1. For each $\vec{u},\vec{v}\in W$, $\vec{u}+\vec{v}\in W$.

2. For all $c\in\mathbb{R}$ and $\vec{u}\in W$, $c\vec{u}\in W$.

3. The vector space contains the zero vector.

Muzza
No, consider for example W = R^2 with the usual addition operator, but we define c * (x, y) = (x^2, y). It fails distributivity.

Science Advisor
Homework Helper
First, I have a problem with the wording. It's not the axioms that "fail", its the set of matrices! Yes, you could say "which axioms fail to be true for this set of matrices" but I would prefer "which axioms does this set of matices fail to satisfy".

In any case- do the obvious. Write down all of the axioms for a vectors space, try each of you generic matrices in each and see which are true and which aren't.

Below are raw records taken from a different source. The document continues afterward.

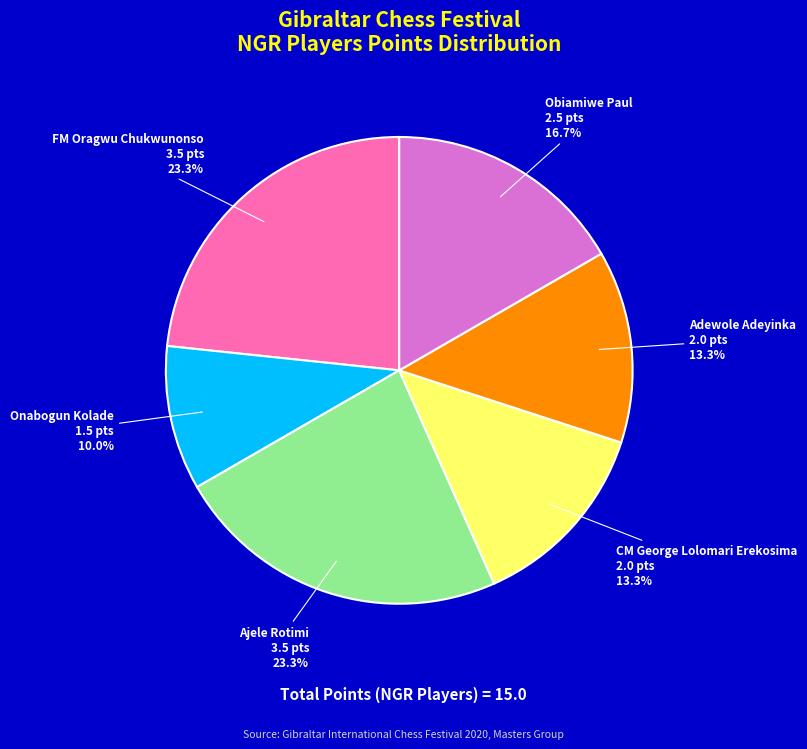

The CM George Lolomari Erekosima slice represents 23% of the pie. True or false?

False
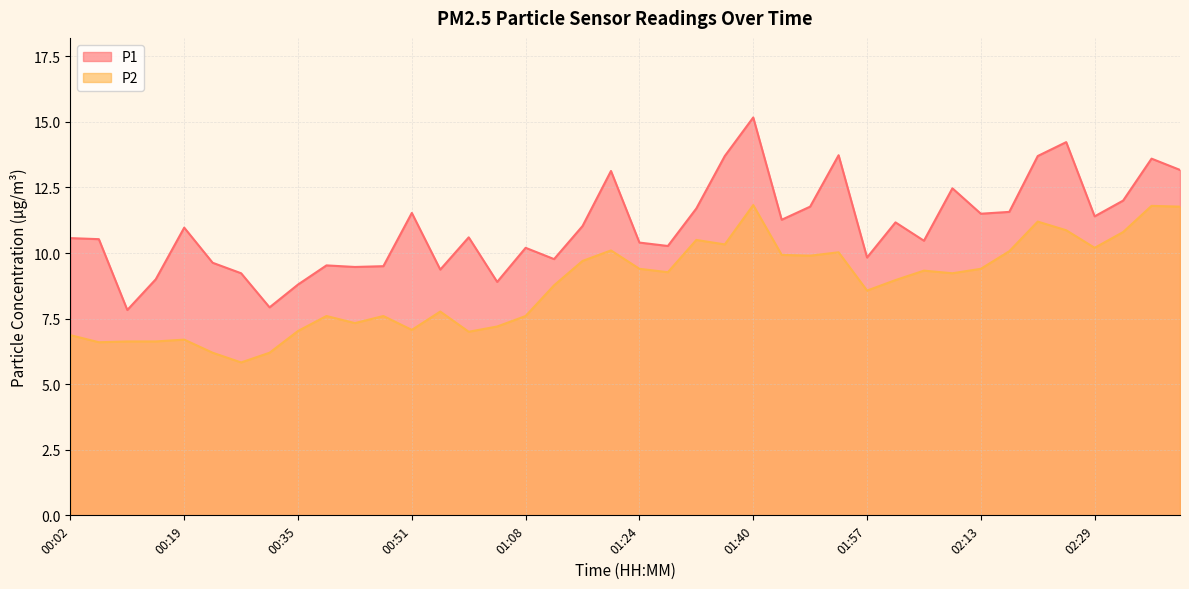

Rank the series by their maximum value, from lowest to highest.

P2, P1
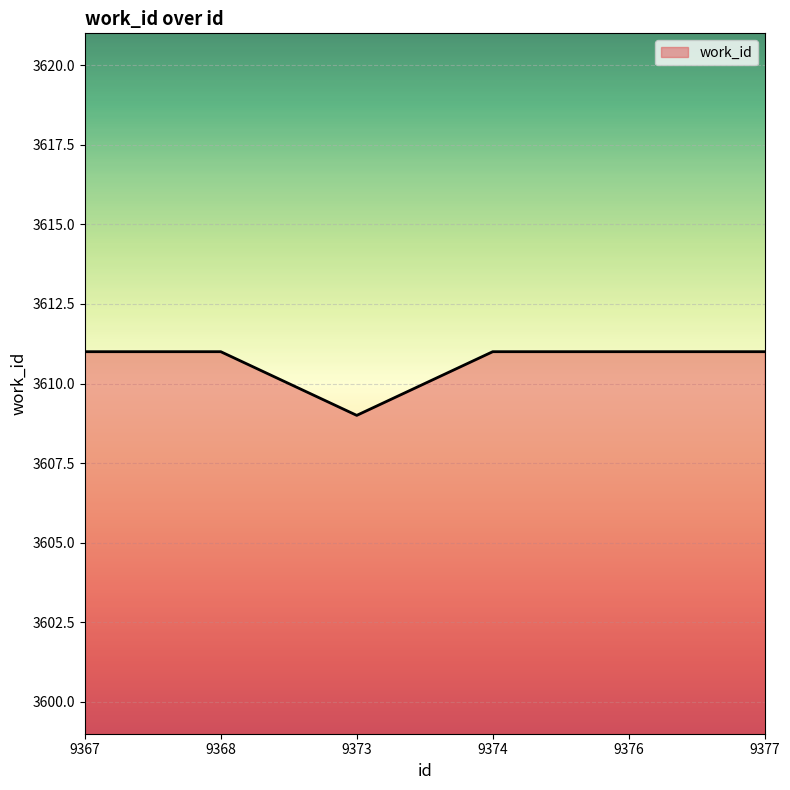

What is the average value?

3611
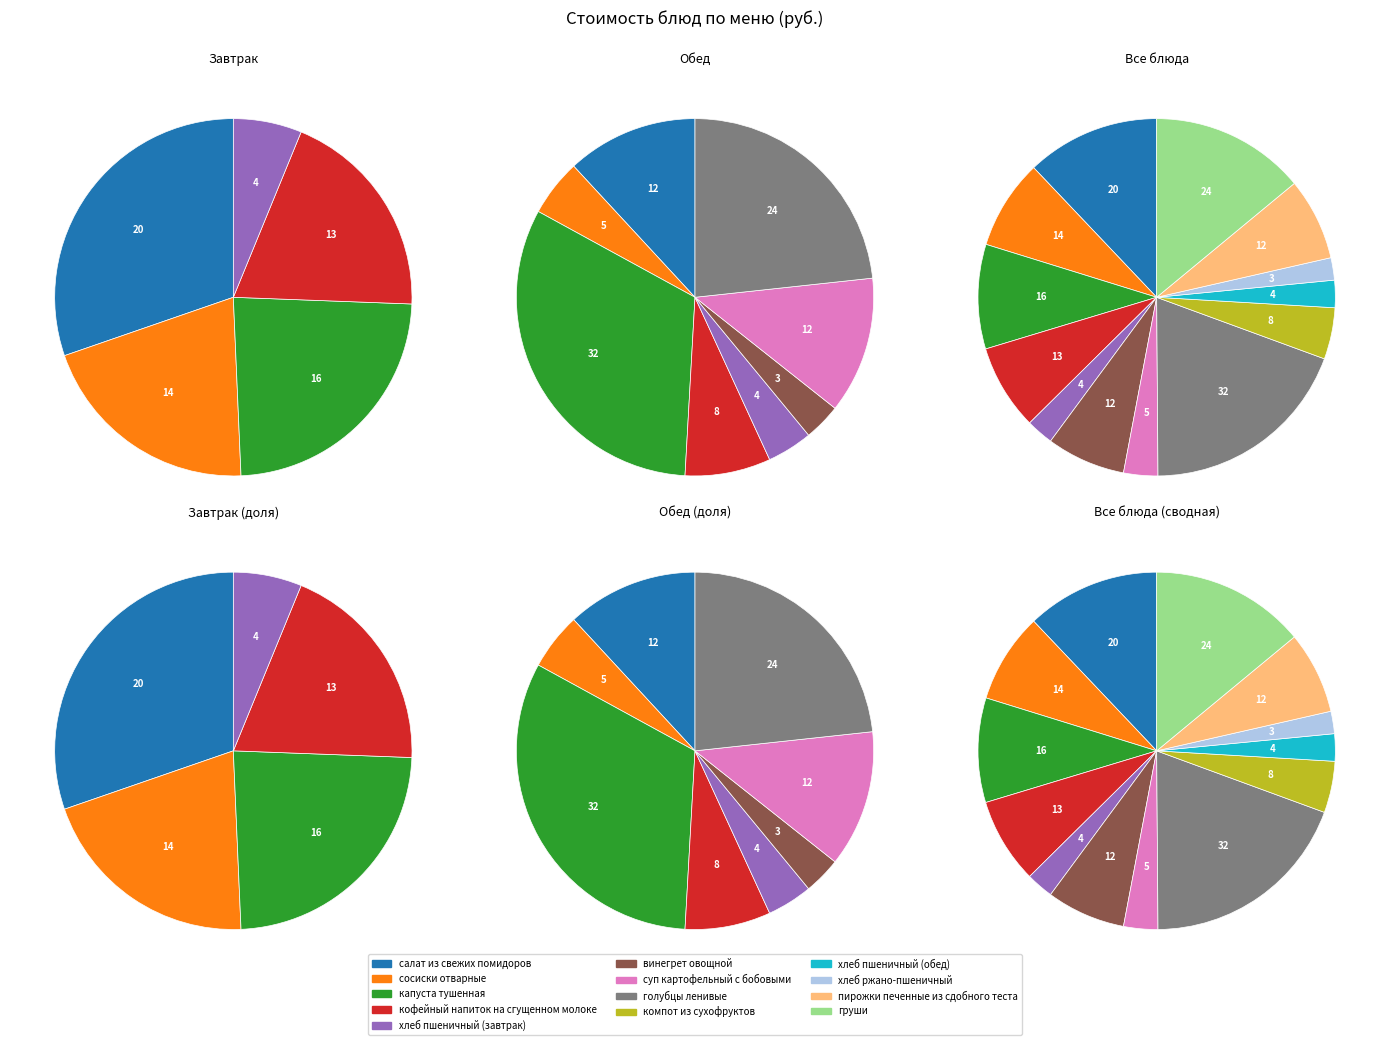

How many slices are in this pie chart?

13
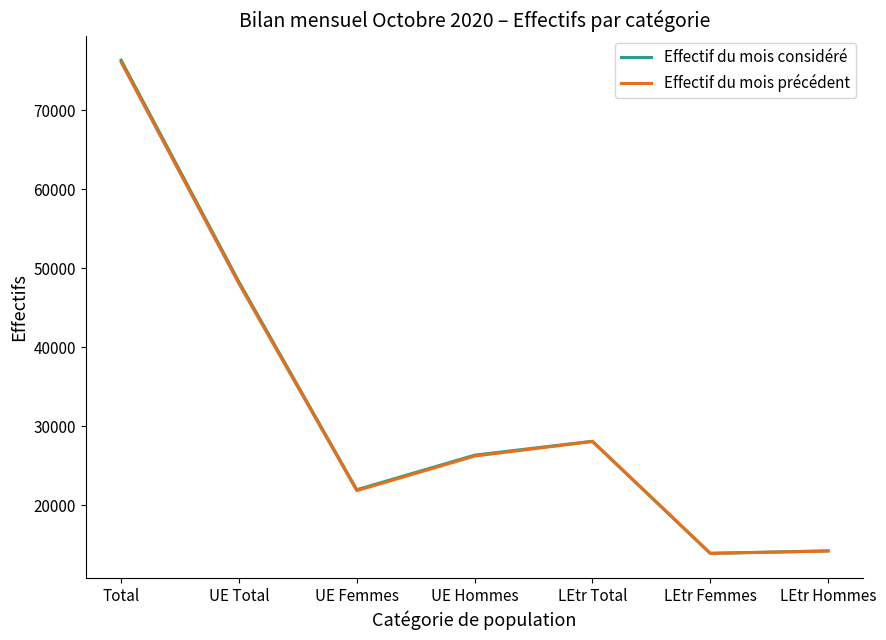

What are all the series names shown in the legend?

Effectif du mois considéré, Effectif du mois précédent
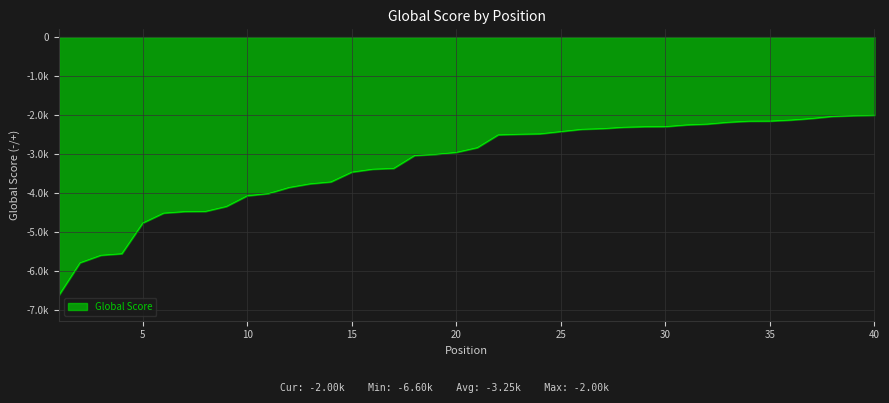

What is the value of the 21st point from the left?

-2830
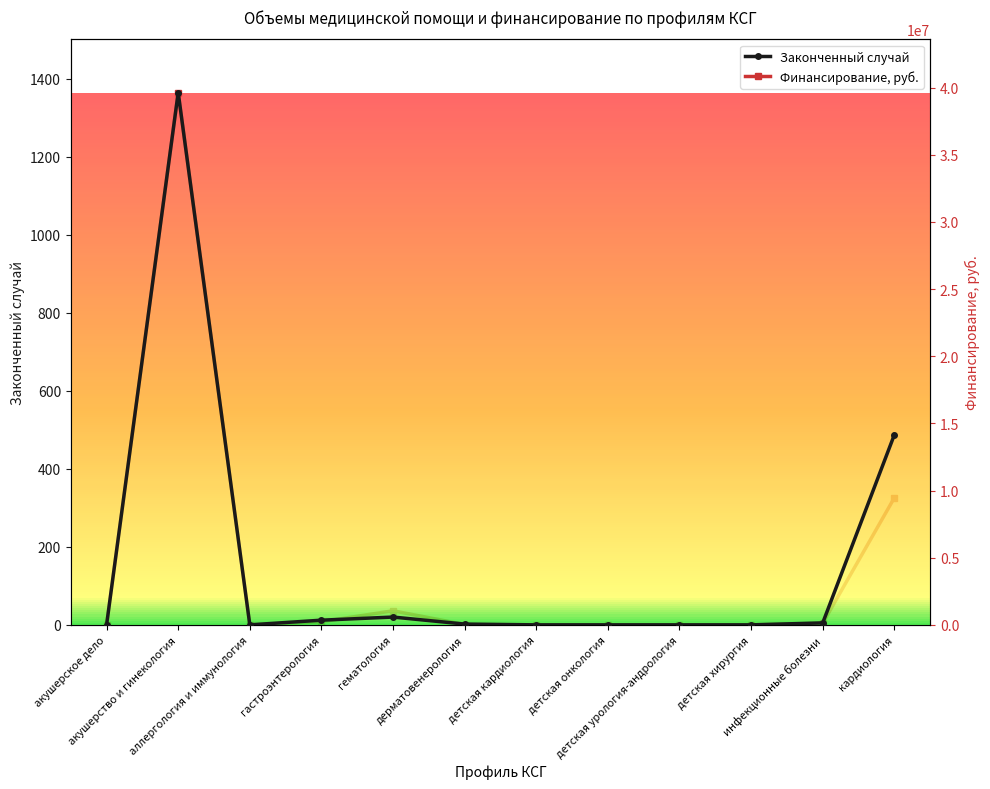

How many lines are shown in the chart?

2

For example, one axiom is "closure" of addition. If you add two matrices of the first kind given:
$$\left(\begin{array}{cc}a&1\\1&b\end{array}\right) + \left(\begin{array}{cc}c&1\\1&d\end{array}\right)$$
Is that still of the same form?

gaborfk
No it is not. It is in the form of

$$\left(\begin{array}{cc}x&2\\2&y\end{array}\right)$$

So that means it is open for addition and scalar multiplication...

However, how would I go about checking if there is a zero vector?

Thank you

amcavoy
Well, what happens when you plug in x=0, y=0? The constants remain, so what does that tell you?

Science Advisor
Homework Helper
If U is a subspace of vector space V, then U "inherits" its operations from V- adding an multiplying are the same in both so the additive and multiplicative identities ('0' and '1') must be the same. All you need to do to check if U has a additive identity is to check if the 0 matrix is in it.
By they way, in order to be a vector space, a set of vectors must satisfy ALL the axioms. Once you have show that the space is not closed under addition or multiplication (I would not say "open" under the operations!) it is not necessary to check the other axioms. Even if they were true, the set could not be a subspace.